### SET EXERCISE
Return verbatim the stretch of the entries below from the line containing "country: India" through the line containing "collection date: 1942-11-06". Include both of those lines and nothing beyond them.

### THE INPUT
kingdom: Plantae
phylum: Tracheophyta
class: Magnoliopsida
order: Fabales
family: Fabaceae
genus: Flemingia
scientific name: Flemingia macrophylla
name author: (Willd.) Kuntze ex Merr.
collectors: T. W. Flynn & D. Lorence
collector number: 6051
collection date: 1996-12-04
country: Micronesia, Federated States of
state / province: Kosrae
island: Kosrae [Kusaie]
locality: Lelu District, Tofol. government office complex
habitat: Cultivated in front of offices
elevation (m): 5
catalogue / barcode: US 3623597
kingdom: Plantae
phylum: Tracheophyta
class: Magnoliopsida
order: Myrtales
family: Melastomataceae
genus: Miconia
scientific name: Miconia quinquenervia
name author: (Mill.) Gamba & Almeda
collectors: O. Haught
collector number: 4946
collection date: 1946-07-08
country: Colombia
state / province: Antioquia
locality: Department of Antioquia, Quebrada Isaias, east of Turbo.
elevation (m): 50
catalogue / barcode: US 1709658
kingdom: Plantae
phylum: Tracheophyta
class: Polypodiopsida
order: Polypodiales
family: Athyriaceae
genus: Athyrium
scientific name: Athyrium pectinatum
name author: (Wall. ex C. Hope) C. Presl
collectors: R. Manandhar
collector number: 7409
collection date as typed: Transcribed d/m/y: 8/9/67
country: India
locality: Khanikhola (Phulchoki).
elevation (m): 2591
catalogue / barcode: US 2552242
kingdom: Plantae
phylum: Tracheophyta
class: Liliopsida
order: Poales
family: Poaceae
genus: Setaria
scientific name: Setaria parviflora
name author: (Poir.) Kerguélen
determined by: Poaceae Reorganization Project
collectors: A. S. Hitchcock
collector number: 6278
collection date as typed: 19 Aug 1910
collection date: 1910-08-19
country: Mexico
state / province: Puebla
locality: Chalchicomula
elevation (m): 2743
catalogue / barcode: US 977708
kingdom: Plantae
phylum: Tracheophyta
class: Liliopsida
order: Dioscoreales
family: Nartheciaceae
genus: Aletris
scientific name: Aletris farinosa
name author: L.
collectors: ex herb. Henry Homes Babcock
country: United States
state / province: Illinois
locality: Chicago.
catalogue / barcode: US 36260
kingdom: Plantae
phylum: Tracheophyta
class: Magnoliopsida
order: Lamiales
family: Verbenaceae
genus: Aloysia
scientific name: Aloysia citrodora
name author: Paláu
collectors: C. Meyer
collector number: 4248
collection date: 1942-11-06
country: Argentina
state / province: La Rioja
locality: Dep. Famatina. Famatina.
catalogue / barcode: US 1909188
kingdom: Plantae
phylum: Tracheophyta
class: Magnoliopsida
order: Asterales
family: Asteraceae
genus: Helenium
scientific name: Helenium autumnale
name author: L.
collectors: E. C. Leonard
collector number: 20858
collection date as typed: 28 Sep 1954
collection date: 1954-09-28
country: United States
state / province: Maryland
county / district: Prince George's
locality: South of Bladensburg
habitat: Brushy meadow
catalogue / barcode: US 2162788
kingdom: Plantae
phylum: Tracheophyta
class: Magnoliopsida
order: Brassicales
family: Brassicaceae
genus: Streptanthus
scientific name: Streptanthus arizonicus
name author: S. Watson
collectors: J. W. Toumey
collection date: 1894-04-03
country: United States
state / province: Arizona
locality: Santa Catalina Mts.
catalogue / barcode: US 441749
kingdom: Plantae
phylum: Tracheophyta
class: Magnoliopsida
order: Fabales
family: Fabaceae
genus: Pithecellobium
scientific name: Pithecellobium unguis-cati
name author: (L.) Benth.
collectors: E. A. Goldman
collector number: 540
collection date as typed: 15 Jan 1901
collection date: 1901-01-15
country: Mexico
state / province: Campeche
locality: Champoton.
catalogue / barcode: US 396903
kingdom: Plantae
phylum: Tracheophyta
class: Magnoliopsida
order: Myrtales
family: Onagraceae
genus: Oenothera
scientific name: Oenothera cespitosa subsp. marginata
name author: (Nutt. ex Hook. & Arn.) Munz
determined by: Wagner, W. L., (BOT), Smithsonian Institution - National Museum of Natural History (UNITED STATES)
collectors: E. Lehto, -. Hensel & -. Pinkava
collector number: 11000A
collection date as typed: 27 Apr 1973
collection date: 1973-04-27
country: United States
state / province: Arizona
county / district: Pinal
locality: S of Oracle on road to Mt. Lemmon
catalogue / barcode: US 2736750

### THE RESULT
country: India
locality: Khanikhola (Phulchoki).
elevation (m): 2591
catalogue / barcode: US 2552242
kingdom: Plantae
phylum: Tracheophyta
class: Liliopsida
order: Poales
family: Poaceae
genus: Setaria
scientific name: Setaria parviflora
name author: (Poir.) Kerguélen
determined by: Poaceae Reorganization Project
collectors: A. S. Hitchcock
collector number: 6278
collection date as typed: 19 Aug 1910
collection date: 1910-08-19
country: Mexico
state / province: Puebla
locality: Chalchicomula
elevation (m): 2743
catalogue / barcode: US 977708
kingdom: Plantae
phylum: Tracheophyta
class: Liliopsida
order: Dioscoreales
family: Nartheciaceae
genus: Aletris
scientific name: Aletris farinosa
name author: L.
collectors: ex herb. Henry Homes Babcock
country: United States
state / province: Illinois
locality: Chicago.
catalogue / barcode: US 36260
kingdom: Plantae
phylum: Tracheophyta
class: Magnoliopsida
order: Lamiales
family: Verbenaceae
genus: Aloysia
scientific name: Aloysia citrodora
name author: Paláu
collectors: C. Meyer
collector number: 4248
collection date: 1942-11-06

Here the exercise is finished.